Biography
Tamsin Waley-Cohen began her 2010 season with a solo violin recital in the Southbank centre, opening the Park Lane Group series, to high critical acclaim. Described recently by the Guardian as a performer of "fearless intensity" and by the Times as a violinist who "held us rapt in daring and undaunted performances", she performs as a soloist with orchestras including the Royal Philharmonic Orchestra, Orchestra of St John's, London Concert Orchestra and London Chamber Orchestra, and under conductors including Andrew Litton, Jose Serebrier, Shlomo Mintz, Nicolae Moldoveanu, and Achim Holub. She has played at Cadogan Hall, Symphony Hall, Birmingham, Bridgewater Hall, Manchester, Queen Elizabeth Hall, Barbican, Liszt Academy Hall, Budapest and in venues across the UK and Europe.

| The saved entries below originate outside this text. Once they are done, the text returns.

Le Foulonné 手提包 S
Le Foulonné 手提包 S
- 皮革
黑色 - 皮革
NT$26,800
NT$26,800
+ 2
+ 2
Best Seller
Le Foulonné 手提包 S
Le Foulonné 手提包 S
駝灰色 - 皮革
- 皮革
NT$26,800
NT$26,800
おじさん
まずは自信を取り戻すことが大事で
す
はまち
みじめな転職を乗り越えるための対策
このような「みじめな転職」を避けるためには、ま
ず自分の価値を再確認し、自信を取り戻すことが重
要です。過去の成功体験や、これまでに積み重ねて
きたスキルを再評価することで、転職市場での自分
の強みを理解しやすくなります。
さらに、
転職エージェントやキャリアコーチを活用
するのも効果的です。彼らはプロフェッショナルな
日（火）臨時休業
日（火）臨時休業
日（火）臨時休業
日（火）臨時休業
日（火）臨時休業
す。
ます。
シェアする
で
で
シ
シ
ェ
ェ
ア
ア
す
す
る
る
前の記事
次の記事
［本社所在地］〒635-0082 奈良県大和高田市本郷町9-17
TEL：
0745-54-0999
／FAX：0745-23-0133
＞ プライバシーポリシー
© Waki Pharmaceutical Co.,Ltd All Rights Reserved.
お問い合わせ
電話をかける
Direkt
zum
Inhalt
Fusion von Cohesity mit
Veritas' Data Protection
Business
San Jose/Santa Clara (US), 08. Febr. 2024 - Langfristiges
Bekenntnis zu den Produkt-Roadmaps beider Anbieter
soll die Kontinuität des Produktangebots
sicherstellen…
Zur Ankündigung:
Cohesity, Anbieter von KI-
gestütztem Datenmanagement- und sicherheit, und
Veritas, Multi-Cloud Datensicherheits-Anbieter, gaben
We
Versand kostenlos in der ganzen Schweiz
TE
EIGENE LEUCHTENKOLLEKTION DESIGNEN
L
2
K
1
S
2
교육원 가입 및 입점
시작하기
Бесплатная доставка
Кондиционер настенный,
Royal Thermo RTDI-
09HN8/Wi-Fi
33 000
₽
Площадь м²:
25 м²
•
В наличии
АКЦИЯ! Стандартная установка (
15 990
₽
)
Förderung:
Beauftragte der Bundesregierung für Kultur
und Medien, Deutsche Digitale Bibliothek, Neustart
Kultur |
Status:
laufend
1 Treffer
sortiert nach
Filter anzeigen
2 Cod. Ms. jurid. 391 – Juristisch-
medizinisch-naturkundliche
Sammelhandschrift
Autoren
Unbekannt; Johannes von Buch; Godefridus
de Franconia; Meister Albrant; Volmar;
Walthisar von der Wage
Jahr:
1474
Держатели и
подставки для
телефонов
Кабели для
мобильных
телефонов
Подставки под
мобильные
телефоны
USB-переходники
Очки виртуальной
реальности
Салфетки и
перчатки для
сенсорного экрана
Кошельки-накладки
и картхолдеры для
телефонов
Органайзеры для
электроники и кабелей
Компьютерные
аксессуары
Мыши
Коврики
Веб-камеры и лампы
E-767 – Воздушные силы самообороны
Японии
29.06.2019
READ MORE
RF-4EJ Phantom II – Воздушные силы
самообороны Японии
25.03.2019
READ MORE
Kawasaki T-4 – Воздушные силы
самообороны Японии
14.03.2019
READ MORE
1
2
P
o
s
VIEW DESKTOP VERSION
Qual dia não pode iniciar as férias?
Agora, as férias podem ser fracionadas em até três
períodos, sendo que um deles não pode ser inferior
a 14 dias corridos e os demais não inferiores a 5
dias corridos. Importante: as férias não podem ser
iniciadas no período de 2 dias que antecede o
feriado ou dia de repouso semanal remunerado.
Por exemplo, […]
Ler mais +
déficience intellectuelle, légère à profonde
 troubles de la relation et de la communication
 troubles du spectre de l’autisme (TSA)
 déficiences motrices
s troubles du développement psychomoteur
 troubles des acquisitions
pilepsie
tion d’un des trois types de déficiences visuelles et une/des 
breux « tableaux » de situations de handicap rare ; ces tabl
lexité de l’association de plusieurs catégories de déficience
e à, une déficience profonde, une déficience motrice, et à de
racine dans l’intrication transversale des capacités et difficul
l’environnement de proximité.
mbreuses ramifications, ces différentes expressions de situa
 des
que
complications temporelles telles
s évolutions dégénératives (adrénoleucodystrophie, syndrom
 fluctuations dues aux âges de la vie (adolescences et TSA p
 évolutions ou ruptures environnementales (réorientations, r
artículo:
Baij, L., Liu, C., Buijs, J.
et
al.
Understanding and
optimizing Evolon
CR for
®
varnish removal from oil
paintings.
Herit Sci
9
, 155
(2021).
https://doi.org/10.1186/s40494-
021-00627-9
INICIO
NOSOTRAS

In demand as a recitalist, she also regularly plays with cellist Gemma Rosefield, and has worked with artists such as Andreas Haefliger and Anssi Kartonnen. She has premiered works this season written by composers including Torsten Rasch and Richard Causton. She is also an avid chamber musician which has led to her forming the Honeymead Ensemble, which in its first four years has included Adrian Brendel, Guy Ben-Ziony, Leon McCauley, Thomas Carroll, and Sarah-Jane Bradley. She has performed in numerous festivals, including Cheltenham, Academia San Felice, Florence Chamber Music, The Red Violin, The Two Moors, Stift and Presteigne and last summer made her American debut playing Mendelssohn Concerto in the Bowdoin Festival.
Next season will see performances at Wigmore Hall and King's Place in London, concertos with the RPO and Brighton Philharmonic, as well as concerto and chamber music concerts in the US, Switzerland, Austria, Italy and Holland. She will also premiere a new work for violin and string orchestra by Huw Watkins. Tamsin was born in London in 1986. She became a Foundation Scholar at the Royal College of Music where her professor was Itzhak Rashkovsky. At the RCM she won all available awards, including, twice, the concerto competition, and was their String Player of the Year. Numerous competition successes include winning the 2005 Royal Overseas League String Prize, and the 2007 J&A Beare Bach competition.
Tamsin has been a regular participant at the International Musicians' Seminar at Prussia Cove since she was 16, where she has worked with distinguished musicians including Lorand Fenyves, Andras Keller, Martin Lovett, Mark Padmore and Gerhard Schulz. She has also participated in master classes given by Ida Haendel, Igor Ozim, and Ruggiero Ricci, the latter describing her as "the most exceptionally gifted young violinist I have ever encountered."
Since early 2007 she has played the 1721 ex-Fenyves Stradivarius violin.